MCLC: Mindless obedience (1)

MCLC LIST denton.2 at osu.edu
Tue Feb 14 09:44:32 EST 2017


MCLC LIST
Mindless obedience (1)
The Global Times piece on the State Council's promotion of the Di Zi Gui posits a contrast between unquestioning obedience and critical thinking.
There is another contrast which may matter more, given that the discussion concerns a fairly early stage of childhood. I mean the contrast between two views of the child: one, that he is a miniature adult in need of information which adults are in a position to transmit, and the other, that he is a creature whose emotions and thought processes follow different patterns than those of an adult. Much of twentieth-century educational research in the West was directed toward exploring the latter view and its implications. Haim Ginott liked to say that children (including adolescents) speak a language that he called Childrenese and anyone who wishes to communicate effectively and constructively with a child needs to learn that language.

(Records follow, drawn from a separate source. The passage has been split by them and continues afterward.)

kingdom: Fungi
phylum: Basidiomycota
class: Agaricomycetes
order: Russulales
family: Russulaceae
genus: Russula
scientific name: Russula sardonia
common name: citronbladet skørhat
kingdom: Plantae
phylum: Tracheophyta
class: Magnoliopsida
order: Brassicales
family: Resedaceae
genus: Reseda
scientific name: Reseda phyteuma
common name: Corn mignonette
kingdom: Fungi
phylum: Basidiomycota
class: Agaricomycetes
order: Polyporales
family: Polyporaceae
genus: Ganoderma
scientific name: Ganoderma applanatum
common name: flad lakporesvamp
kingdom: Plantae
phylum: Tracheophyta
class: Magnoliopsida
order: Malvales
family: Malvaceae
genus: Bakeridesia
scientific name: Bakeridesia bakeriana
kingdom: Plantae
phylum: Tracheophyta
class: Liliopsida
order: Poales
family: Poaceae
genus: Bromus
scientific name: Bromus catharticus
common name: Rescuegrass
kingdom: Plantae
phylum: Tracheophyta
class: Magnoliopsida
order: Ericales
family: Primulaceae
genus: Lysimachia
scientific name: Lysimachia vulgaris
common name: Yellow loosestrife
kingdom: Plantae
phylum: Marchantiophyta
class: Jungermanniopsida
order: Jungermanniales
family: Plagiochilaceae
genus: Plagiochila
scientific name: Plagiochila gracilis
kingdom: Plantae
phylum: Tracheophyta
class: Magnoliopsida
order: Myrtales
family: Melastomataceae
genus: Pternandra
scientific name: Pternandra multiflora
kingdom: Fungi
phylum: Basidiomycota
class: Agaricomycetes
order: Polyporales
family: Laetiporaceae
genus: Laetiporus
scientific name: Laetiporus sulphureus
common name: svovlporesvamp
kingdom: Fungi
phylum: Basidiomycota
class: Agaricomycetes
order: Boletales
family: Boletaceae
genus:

Tang Fengling has written an essay on changing views of the child in modern China. I found a copy of it here:
http://www.freepatentsonline.com/article/Childhood-Education/150695592.html
Mentioning the Di Zi Gui and also the San Zi Jing, Tang writes, "the Chinese traditional perspective of the child is as a small adult who should behave according to the criteria of the adult world. It was equivalent to non-existence of the real child."
If the State Council's directive is a retrograde one, it is not because it will promote mindless obedience in children, but because it will reinforce a natural tendency in educators to overlook the peculiar needs of developing children.